§ Exercise prompt
Where the word "hand" appears in a line below, copy the whole line.
= = = = = = =
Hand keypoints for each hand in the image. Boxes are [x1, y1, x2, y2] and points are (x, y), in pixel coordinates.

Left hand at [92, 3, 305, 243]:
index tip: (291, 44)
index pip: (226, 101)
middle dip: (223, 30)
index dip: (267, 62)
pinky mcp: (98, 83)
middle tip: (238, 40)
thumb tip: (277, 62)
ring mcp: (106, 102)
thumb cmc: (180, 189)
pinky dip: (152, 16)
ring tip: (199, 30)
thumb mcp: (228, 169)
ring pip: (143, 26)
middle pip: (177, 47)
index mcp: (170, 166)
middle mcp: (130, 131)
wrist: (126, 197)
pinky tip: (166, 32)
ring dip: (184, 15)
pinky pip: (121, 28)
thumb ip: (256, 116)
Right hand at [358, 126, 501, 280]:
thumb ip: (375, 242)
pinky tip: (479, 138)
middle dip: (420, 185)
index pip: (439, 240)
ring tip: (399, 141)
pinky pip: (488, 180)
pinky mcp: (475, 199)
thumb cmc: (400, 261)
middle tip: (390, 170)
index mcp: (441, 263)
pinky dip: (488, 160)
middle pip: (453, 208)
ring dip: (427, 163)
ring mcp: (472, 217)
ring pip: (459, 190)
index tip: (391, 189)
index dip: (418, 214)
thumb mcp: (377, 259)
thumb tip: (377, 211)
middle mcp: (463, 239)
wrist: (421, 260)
= = = = = = =
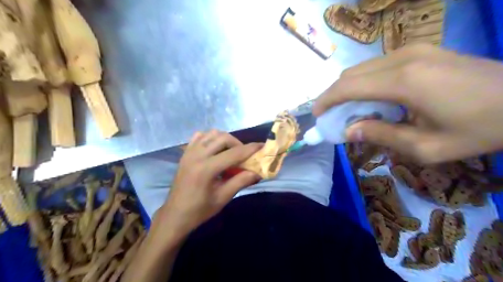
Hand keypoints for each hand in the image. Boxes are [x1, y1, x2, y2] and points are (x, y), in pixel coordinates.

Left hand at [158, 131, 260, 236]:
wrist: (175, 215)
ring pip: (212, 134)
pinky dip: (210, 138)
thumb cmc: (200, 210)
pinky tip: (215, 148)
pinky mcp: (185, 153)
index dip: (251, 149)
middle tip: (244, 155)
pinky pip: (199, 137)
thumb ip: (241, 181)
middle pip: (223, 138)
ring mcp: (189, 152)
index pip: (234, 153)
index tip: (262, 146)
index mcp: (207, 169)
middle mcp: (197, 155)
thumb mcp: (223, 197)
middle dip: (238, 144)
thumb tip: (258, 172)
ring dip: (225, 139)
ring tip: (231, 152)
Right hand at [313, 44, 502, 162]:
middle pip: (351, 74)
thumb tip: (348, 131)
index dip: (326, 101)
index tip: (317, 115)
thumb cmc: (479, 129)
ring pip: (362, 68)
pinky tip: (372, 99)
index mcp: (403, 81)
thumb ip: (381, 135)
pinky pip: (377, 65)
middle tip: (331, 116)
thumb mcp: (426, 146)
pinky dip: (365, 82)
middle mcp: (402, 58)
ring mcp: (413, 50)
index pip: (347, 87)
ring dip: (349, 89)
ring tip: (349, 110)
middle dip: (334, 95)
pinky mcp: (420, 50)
= = = = = = =
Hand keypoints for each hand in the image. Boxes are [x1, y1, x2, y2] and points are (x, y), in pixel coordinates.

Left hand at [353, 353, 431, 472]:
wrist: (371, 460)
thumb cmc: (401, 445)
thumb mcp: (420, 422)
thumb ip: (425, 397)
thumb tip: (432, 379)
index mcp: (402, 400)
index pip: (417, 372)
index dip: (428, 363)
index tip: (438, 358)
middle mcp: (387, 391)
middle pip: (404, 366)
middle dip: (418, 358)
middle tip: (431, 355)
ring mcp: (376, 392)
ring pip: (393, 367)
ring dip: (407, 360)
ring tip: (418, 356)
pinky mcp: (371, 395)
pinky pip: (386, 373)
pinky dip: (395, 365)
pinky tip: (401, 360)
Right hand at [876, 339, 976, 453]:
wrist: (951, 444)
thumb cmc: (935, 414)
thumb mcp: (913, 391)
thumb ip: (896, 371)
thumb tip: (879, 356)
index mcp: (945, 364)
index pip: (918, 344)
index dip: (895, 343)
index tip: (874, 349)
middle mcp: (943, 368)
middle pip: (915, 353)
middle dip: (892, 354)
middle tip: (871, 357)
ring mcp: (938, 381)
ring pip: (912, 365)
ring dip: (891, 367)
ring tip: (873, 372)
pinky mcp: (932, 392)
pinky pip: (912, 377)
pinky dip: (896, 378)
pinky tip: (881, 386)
= = = = = = =
§ Final answer
Hand keypoints for each hand in the image. Boxes are [x1, y1, x2, y2] and points are (x, y), in pixel coordinates.
Left hand at [92, 3, 305, 243]:
Right hand at [358, 126, 501, 280]:
Hand keypoints for each hand in the image. Boxes are [x1, y1, x2, y2] and points are (x, y), in pixel coordinates.
Left hand at [158, 131, 260, 236]:
Right hand at [313, 44, 502, 162]:
Hand keypoints for each hand in the image. Boxes are [x1, y1, x2, y2] and points are (x, y), in pixel coordinates.
Left hand at [353, 353, 431, 472]:
Right hand at [876, 339, 976, 453]:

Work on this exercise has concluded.